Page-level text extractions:

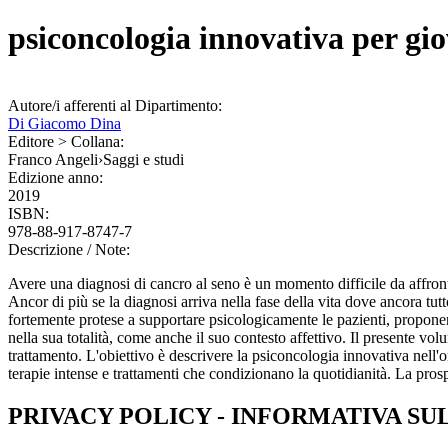
psiconcologia innovativa per gi
Autore/i afferenti al Dipartimento:
Di Giacomo Dina
Editore > Collana:
Franco Angeli
›
Saggi e studi
Edizione anno:
2019
ISBN:
978-88-917-8747-7
Descrizione / Note:
Avere una diagnosi di cancro al seno è un momento difficile da affront
Ancor di più se la diagnosi arriva nella fase della vita dove ancora tutto
fortemente protese a supportare psicologicamente le pazienti, proponend
nella sua totalità, come anche il suo contesto affettivo. Il presente vo
trattamento. L'obiettivo è descrivere la psiconcologia innovativa nell'on
terapie intense e trattamenti che condizionano la quotidianità. La prosp
PRIVACY POLICY - INFORMATIVA SU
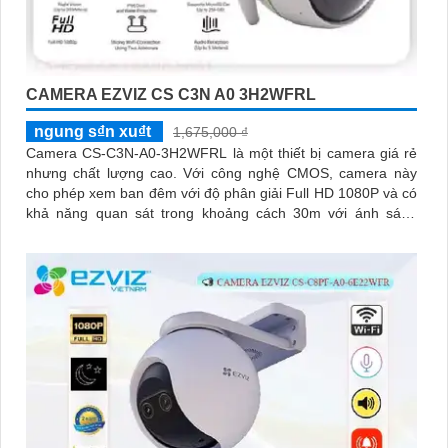
CAMERA EZVIZ CS C3N A0 3H2WFRL
ngung s₫n xu₫t
1,675,000 ₫
Camera CS-C3N-A0-3H2WFRL là một thiết bị camera giá rẻ
nhưng chất lượng cao. Với công nghệ CMOS, camera này
cho phép xem ban đêm với độ phân giải Full HD 1080P và có
khả năng quan sát trong khoảng cách 30m với ánh sáng
hồng ngoại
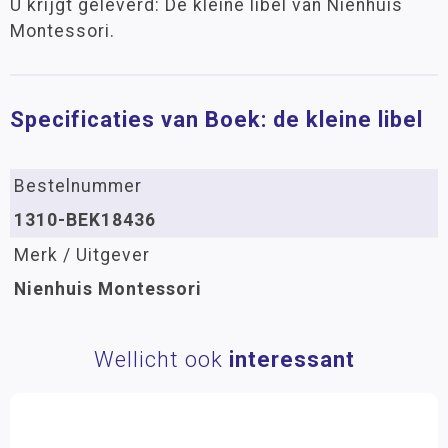
U krijgt geleverd: De kleine libel van Nienhuis
Montessori.
Specificaties van Boek: de kleine libel
Bestelnummer
1310-BEK18436
Merk / Uitgever
Nienhuis Montessori
Wellicht ook
interessant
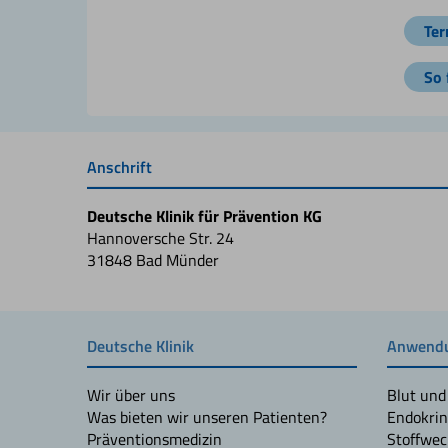
Ter
So 
Anschrift
Deutsche Klinik für Prävention KG
Hannoversche Str. 24
31848 Bad Münder
Deutsche Klinik
Anwendu
Wir über uns
Blut und
Was bieten wir unseren Patienten?
Endokrin
Präventionsmedizin
Stoffwec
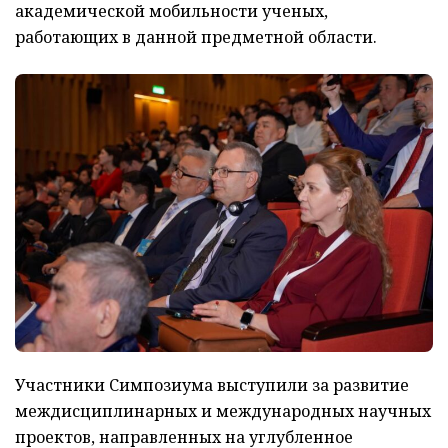
академической мобильности ученых,
работающих в данной предметной области.
Участники Симпозиума выступили за развитие
междисциплинарных и международных научных
проектов, направленных на углубленное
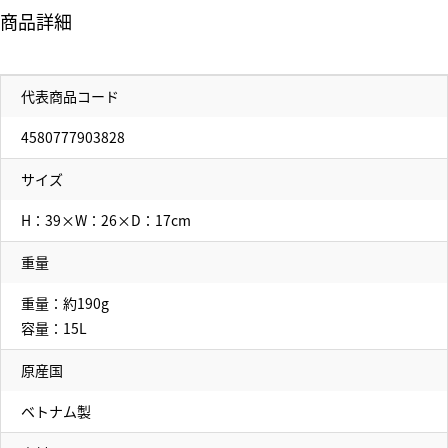
商品詳細
代表商品コード
4580777903828
サイズ
H：39×W：26×D：17cm
重量
重量：約190g
容量：15L
原産国
ベトナム製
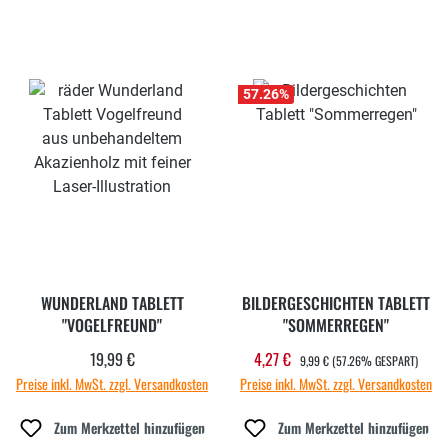
57.26
%
WUNDERLAND TABLETT
BILDERGESCHICHTEN TABLETT
"VOGELFREUND"
"SOMMERREGEN"
REGULÄRER PREIS:
19,99 €
4,27 €
Regulärer Preis:
Verkaufspreis:
9,99 €
(57.26% GESPART)
Preise inkl. MwSt. zzgl. Versandkosten
Preise inkl. MwSt. zzgl. Versandkosten
Zum Merkzettel hinzufügen
Zum Merkzettel hinzufügen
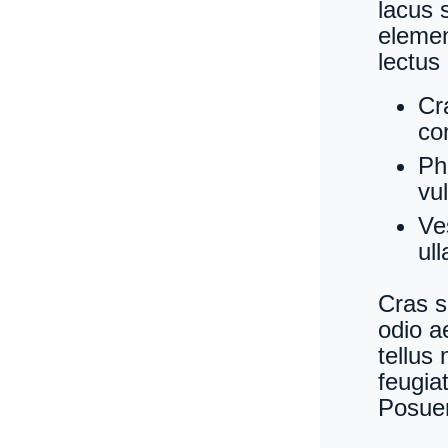
lacus 
elemen
lectus
Cra
co
Ph
vu
Ve
ul
Cras s
odio a
tellus
feugia
Posuer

▶ _Work to complete_
What is needed is every record above, returned exactly, with the pictures omitted.

▶ _Problem solution_
psiconcologia innovativa per gi
Autore/i afferenti al Dipartimento:
Di Giacomo Dina
Editore > Collana:
Franco Angeli
›
Saggi e studi
Edizione anno:
2019
ISBN:
978-88-917-8747-7
Descrizione / Note:
Avere una diagnosi di cancro al seno è un momento difficile da affront
Ancor di più se la diagnosi arriva nella fase della vita dove ancora tutto
fortemente protese a supportare psicologicamente le pazienti, proponend
nella sua totalità, come anche il suo contesto affettivo. Il presente vo
trattamento. L'obiettivo è descrivere la psiconcologia innovativa nell'on
terapie intense e trattamenti che condizionano la quotidianità. La prosp
PRIVACY POLICY - INFORMATIVA SU
CAMERA EZVIZ CS C3N A0 3H2WFRL
ngung s₫n xu₫t
1,675,000 ₫
Camera CS-C3N-A0-3H2WFRL là một thiết bị camera giá rẻ
nhưng chất lượng cao. Với công nghệ CMOS, camera này
cho phép xem ban đêm với độ phân giải Full HD 1080P và có
khả năng quan sát trong khoảng cách 30m với ánh sáng
hồng ngoại
U krijgt geleverd: De kleine libel van Nienhuis
Montessori.
Specificaties van Boek: de kleine libel
Bestelnummer
1310-BEK18436
Merk / Uitgever
Nienhuis Montessori
Wellicht ook
interessant
Ter
So 
Anschrift
Deutsche Klinik für Prävention KG
Hannoversche Str. 24
31848 Bad Münder
Deutsche Klinik
Anwendu
Wir über uns
Blut und
Was bieten wir unseren Patienten?
Endokrin
Präventionsmedizin
Stoffwec
академической мобильности ученых,
работающих в данной предметной области.
Участники Симпозиума выступили за развитие
междисциплинарных и международных научных
проектов, направленных на углубленное
商品詳細
代表商品コード
4580777903828
サイズ
H：39×W：26×D：17cm
重量
重量：約190g
容量：15L
原産国
ベトナム製
57.26
%
WUNDERLAND TABLETT
BILDERGESCHICHTEN TABLETT
"VOGELFREUND"
"SOMMERREGEN"
REGULÄRER PREIS:
19,99 €
4,27 €
Regulärer Preis:
Verkaufspreis:
9,99 €
(57.26% GESPART)
Preise inkl. MwSt. zzgl. Versandkosten
Preise inkl. MwSt. zzgl. Versandkosten
Zum Merkzettel hinzufügen
Zum Merkzettel hinzufügen
lacus 
elemen
lectus
Cra
co
Ph
vu
Ve
ul
Cras s
odio a
tellus
feugia
Posuer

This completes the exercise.